Eine der wichtigsten Erklärungen für das Versagen vieler Führungseliten, sich auf „Undenkbares“ vorzubereiten, ist „vorsätzliche Blindheit“. Das ist ­weder neu noch unbekannt. Besorgniserregend ist aber, dass dies in vielen Fällen nicht in die Überlegungen von Entscheidungsträgern einbezogen wird. Dies ist eines von neun Schlüsselwörtern und -sätzen, die in unseren Gesprächen immer wieder vorkamen:

• Gruppendenken

• vorsätzliche Blindheit

• das Gefühl, von multiplen Belastungen überwältigt zu werden

• kognitive Überlastung und Dissonanz

• Konformität innerhalb der Institutionen

• Risikovermeidung

• Angst vor „karriereschädigenden Schritten“

• reaktionäre Denkweisen

• Verdrängung

Fast alle unsere Gesprächspartner sprachen von der Notwendigkeit eines organisatorischen Wandels in einer Welt, die von Volatilität, Ungewissheit, Komplexität und Ambiguität geprägt ist. Dabei gaben die meisten freimütig zu, dass institutionelle Konformität eines der grundlegenden Hindernisse ist, „Undenkbares“ zu denken. Wenn Führungskräfte auf mittlerer Ebene sich um ihre Karriere sorgen, tendieren sie zur Konformität. Das Ergebnis ist eine „erstarrte Mitte“, der es an Durchsetzungskraft fehlt.

Organisationen müssen Rahmenbedingungen schaffen, in denen „fiese Probleme“ angegangen werden, die von Führungskräften alleine nicht gelöst werden können. Es bedarf neuer, anpassungsfähiger und -williger Formen der Führung und resilienterer Organisationen, die es zum Teil ihrer Kultur machen, Schwierigkeiten anzunehmen, Kooperation zu fördern und in denen es kein Karrierehindernis ist, Undenkbares zu denken. „Haben wir es mit ganz neuen Problemen zu tun?

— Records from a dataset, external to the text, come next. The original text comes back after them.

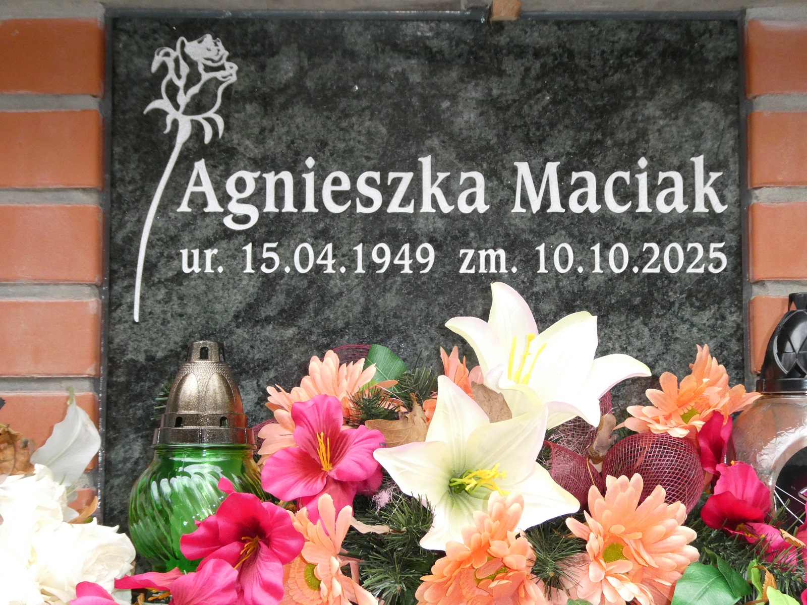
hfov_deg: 29.8
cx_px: 404
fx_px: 1515
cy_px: 302
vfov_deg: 22.6
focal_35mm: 65
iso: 500
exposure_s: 1/60
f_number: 4.4
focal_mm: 11.7
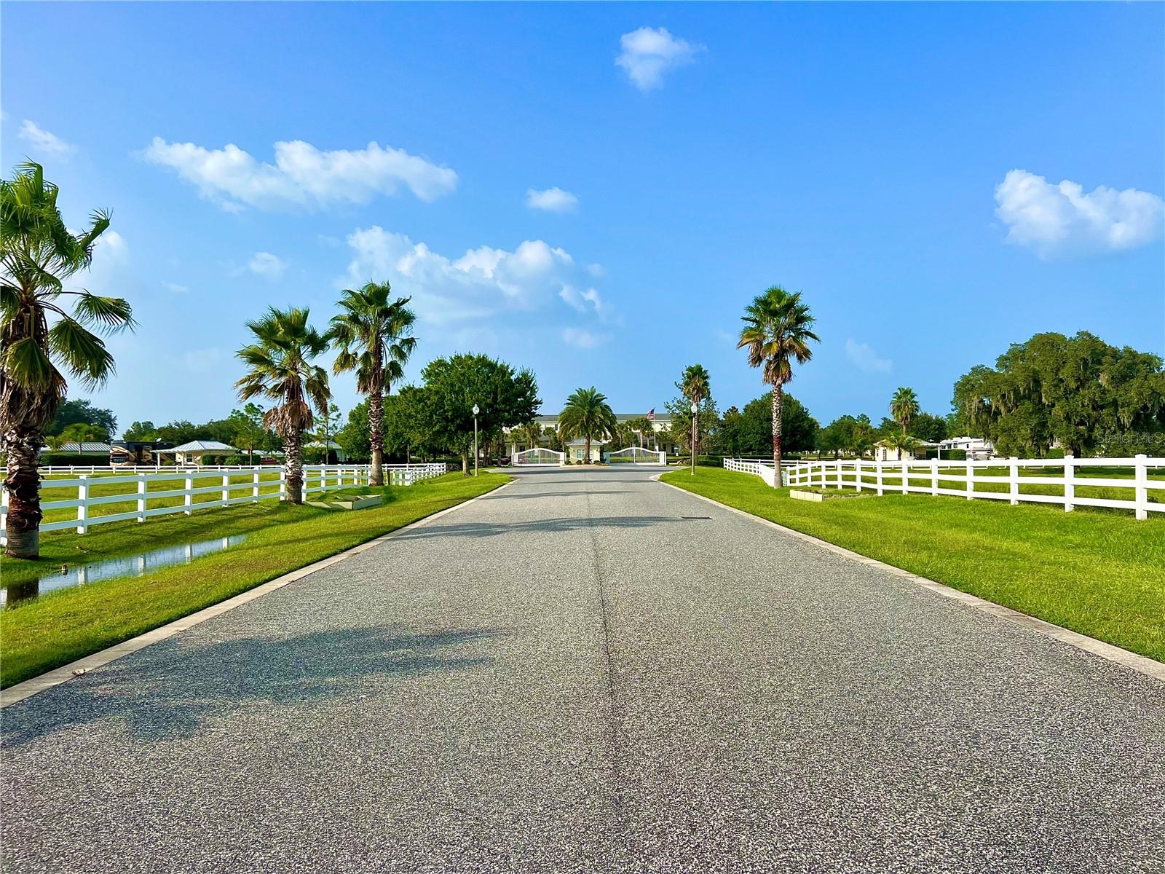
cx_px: 582
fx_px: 875
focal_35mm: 26
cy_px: 437
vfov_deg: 53.1
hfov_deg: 67.3
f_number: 1.5
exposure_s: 1/4274
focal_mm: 5.7
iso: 50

Ist die Lage ernst? Ganz gewiss“, sagte uns der Chef einer großen internationalen Organisation. „Ich bin seit zehn Jahren auf der Führungsebene tätig, ich habe schon einige Jahrzehnte in dieser Umgebung hinter mir. Dies ist bei Weitem die für die Organisation schwierigste Zeit in der modernen Geschichte.“ Es sei jedenfalls alles andere als eine simple Aufgabe, Partikularinteressen entgegenzutreten, Denkbarrieren zu beseitigen und eine Organisation zu schaffen, die in einem immer diffizileren Umfeld überlebensfähig bleibt.

Unsere Kernaussage ist also keine Empfehlung, sondern eine Notwendigkeit: Die Denkweisen der Zeit vor 2008 und 2014 sind schädlich und nicht mehr zu gebrauchen.